The proposed retirement income covenant creates some interesting reading for financial planners. It will place an obligation on superannuation trustees to formulate, review regularly and give effect to a retirement income strategy outlining how they plan to assist their members to balance key retirement income objectives.
Trustees will be expected to assist members to make decisions such as:
- when to retire
- whether to keep their money in superannuation
- how to invest their savings, both in and outside of superannuation
- how to draw down their savings, both in and outside of superannuation; and
- their future expenditure and capital needs.
This includes the complex interactions of these decisions with other systems like tax, social security, aged care and housing. Where these objectives compete, the strategy should identify how trustees intend to assist members to balance these objectives and how this assistance will affect their retirement incomes.

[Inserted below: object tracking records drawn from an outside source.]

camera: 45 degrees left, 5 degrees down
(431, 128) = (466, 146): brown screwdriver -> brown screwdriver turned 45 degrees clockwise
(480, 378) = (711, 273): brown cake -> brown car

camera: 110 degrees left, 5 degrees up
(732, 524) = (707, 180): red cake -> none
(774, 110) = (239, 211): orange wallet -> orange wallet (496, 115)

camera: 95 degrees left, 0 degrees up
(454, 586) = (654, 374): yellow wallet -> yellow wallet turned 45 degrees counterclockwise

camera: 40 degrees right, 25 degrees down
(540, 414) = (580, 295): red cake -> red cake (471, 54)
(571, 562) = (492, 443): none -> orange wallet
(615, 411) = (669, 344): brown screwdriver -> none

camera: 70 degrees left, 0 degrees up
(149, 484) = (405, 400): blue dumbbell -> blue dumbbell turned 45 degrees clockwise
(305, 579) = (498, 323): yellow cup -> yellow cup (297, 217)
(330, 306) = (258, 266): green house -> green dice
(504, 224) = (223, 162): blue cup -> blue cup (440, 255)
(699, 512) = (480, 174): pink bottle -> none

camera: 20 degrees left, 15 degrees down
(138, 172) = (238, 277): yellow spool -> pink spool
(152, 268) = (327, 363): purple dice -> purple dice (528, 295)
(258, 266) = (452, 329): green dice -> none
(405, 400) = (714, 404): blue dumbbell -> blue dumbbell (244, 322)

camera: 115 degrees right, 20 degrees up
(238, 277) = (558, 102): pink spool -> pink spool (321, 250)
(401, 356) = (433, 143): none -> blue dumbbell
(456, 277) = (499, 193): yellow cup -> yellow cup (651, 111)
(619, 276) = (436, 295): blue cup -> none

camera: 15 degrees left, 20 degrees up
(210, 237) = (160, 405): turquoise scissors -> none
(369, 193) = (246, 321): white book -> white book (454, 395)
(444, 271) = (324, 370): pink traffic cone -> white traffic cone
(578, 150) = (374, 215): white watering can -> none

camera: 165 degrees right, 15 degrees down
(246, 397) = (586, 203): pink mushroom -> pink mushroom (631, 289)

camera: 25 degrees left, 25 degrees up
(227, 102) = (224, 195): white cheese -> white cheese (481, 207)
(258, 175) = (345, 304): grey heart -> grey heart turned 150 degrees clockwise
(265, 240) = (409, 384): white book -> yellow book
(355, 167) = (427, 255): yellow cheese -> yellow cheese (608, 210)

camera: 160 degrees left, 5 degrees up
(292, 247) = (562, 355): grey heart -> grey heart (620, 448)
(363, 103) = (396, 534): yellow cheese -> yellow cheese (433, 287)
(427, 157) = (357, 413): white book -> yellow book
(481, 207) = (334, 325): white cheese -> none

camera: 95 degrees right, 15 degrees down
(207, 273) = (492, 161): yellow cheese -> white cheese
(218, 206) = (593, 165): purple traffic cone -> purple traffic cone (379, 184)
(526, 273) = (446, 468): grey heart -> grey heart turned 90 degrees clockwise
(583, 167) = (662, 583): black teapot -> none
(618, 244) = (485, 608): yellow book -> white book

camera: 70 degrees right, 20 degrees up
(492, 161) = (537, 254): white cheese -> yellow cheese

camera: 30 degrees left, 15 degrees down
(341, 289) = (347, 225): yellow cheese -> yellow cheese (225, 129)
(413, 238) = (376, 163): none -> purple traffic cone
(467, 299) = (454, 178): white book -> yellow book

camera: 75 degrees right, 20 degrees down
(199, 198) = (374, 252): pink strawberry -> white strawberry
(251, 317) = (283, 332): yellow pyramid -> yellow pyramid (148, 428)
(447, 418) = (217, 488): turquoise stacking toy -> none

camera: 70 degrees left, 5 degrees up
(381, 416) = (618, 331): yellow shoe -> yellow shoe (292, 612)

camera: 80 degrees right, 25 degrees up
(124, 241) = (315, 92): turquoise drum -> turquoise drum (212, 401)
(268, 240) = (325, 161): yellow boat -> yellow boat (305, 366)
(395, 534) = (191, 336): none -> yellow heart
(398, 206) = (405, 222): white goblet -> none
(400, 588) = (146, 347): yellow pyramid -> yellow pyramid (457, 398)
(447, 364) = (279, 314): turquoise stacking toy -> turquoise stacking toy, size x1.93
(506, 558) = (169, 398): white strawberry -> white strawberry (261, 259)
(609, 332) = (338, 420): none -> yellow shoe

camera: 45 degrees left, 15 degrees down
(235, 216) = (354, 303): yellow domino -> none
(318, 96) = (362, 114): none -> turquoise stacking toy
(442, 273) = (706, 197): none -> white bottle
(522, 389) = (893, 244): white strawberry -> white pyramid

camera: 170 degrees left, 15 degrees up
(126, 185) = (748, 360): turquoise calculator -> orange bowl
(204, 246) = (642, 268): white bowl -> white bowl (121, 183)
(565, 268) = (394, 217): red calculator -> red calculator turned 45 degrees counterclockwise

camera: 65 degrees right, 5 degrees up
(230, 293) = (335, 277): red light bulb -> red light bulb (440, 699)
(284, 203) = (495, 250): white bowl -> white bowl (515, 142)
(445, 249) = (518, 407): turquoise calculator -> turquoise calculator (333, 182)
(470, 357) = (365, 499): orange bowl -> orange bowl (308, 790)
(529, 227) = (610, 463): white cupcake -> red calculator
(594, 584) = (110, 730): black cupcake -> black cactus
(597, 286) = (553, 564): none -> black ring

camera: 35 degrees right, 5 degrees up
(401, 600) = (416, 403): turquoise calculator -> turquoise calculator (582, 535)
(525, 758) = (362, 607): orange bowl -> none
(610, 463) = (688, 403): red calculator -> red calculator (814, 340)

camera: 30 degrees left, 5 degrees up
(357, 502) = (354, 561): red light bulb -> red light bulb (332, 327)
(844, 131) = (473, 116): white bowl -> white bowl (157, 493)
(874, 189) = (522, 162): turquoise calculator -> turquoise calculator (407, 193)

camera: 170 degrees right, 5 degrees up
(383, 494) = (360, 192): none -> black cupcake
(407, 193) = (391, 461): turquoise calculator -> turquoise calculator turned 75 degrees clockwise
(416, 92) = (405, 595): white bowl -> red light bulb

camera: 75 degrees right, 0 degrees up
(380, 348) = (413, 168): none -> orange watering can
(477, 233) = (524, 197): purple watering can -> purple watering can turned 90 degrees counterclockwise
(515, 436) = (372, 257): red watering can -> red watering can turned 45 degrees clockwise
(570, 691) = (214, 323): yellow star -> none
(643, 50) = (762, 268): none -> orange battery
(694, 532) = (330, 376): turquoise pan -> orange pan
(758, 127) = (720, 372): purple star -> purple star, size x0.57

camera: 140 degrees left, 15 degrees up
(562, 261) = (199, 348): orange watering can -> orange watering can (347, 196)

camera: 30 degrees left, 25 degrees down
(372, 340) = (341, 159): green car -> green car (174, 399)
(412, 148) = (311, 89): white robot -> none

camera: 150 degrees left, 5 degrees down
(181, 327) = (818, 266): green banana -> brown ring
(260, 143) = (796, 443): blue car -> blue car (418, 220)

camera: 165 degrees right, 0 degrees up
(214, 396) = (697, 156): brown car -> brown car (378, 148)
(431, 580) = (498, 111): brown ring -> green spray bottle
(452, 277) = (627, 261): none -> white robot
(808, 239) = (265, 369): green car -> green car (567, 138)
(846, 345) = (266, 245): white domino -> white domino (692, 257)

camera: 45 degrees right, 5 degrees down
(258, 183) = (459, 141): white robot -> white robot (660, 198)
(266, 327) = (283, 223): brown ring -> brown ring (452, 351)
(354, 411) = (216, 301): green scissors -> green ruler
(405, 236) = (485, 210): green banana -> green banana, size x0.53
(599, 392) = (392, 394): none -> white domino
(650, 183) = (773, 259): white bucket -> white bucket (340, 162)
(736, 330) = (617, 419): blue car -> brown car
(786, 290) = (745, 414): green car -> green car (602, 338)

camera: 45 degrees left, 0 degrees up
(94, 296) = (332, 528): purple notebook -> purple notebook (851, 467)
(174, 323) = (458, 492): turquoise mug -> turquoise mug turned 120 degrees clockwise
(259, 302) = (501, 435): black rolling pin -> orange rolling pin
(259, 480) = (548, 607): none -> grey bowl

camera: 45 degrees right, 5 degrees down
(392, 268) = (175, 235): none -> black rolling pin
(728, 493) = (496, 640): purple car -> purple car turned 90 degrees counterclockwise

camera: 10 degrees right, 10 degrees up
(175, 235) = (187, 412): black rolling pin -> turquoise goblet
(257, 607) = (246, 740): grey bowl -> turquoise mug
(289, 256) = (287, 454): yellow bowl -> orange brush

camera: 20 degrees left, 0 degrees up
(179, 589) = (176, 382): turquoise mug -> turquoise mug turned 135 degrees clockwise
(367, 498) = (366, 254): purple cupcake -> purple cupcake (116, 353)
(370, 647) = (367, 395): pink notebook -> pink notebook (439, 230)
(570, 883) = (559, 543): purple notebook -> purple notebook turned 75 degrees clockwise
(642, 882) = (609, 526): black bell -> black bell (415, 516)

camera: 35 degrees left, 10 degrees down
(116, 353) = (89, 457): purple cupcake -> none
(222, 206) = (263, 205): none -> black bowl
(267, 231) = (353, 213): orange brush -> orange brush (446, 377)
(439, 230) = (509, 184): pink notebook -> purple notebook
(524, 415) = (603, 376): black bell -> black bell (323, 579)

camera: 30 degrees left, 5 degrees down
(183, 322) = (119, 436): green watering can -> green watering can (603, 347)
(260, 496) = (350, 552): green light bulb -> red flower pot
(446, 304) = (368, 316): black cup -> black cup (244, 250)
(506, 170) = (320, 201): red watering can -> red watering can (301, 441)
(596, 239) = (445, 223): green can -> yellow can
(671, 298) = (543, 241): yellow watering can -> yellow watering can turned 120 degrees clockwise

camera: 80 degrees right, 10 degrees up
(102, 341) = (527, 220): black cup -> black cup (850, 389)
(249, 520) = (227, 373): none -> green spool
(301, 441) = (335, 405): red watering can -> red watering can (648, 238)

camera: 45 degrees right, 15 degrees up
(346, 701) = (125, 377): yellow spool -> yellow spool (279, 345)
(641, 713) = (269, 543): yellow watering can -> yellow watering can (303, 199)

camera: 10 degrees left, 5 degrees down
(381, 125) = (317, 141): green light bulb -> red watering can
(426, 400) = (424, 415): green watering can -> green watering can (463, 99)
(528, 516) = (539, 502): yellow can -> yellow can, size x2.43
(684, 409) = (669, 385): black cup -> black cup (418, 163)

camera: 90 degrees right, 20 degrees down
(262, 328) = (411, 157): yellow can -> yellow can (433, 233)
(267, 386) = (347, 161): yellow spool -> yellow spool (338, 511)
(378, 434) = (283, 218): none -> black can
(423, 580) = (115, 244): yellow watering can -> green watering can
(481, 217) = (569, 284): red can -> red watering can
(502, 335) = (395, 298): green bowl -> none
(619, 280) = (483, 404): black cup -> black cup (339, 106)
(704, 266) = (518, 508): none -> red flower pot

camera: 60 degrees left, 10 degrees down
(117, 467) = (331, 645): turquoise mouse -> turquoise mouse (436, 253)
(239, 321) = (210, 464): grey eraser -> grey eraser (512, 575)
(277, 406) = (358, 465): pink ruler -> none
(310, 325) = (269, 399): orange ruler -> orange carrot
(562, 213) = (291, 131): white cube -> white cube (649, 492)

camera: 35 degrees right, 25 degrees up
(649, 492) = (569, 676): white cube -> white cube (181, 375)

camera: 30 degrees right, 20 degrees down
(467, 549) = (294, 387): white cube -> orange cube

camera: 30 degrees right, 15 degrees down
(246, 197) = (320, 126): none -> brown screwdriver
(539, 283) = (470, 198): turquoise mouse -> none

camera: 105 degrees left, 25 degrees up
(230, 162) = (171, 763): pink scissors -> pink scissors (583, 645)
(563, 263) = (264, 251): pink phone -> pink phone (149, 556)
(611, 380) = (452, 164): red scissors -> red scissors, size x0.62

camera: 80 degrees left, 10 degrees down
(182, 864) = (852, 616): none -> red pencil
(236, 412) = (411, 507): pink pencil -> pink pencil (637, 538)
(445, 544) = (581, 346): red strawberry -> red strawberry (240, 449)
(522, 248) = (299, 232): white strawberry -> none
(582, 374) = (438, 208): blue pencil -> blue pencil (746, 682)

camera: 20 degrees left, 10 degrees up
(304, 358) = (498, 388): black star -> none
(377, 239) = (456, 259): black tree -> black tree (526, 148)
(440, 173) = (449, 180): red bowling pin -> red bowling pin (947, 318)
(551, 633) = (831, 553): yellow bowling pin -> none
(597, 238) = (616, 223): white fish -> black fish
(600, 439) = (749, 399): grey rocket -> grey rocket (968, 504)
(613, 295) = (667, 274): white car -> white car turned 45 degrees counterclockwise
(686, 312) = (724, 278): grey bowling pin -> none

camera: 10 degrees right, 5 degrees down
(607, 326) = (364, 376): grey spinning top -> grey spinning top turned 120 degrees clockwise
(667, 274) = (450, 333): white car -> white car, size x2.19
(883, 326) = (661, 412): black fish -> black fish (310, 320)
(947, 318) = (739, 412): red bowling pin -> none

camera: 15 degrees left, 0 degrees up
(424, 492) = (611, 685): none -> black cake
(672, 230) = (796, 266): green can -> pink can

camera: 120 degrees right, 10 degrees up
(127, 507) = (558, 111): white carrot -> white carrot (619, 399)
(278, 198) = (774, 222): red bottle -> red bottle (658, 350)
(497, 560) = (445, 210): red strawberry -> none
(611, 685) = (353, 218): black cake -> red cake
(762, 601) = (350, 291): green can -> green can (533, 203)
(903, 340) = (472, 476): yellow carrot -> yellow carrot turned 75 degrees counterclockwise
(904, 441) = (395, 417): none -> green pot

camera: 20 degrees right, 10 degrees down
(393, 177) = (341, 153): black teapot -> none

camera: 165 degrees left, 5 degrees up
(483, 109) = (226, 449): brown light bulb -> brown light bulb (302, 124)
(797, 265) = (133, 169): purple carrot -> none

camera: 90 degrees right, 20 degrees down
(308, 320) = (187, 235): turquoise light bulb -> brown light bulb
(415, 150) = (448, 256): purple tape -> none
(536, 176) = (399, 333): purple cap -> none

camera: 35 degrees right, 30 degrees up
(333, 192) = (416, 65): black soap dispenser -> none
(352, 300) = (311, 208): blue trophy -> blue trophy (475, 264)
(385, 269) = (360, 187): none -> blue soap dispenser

These are all items that fall squarely within the province of financial planners however Treasury does not necessarily consider this to be financial advice depending on how specifically it is targeted.
I find it hard to understand how such a detailed consideration could be useful if it was not specifically targeted so I predict that conflicts will arise between specialist financial planners and generalist APRA fund trustees as to the most appropriate advice for members. This comparison is problematic given that the advice from one will require payment whilst “advice” from the other will probably be “free”.
SMSFs are excluded from the retirement income covenant though the members of SMSFs that have engaged financial planners are already receiving the considerations that Treasury envisage – but at a higher level than will be required.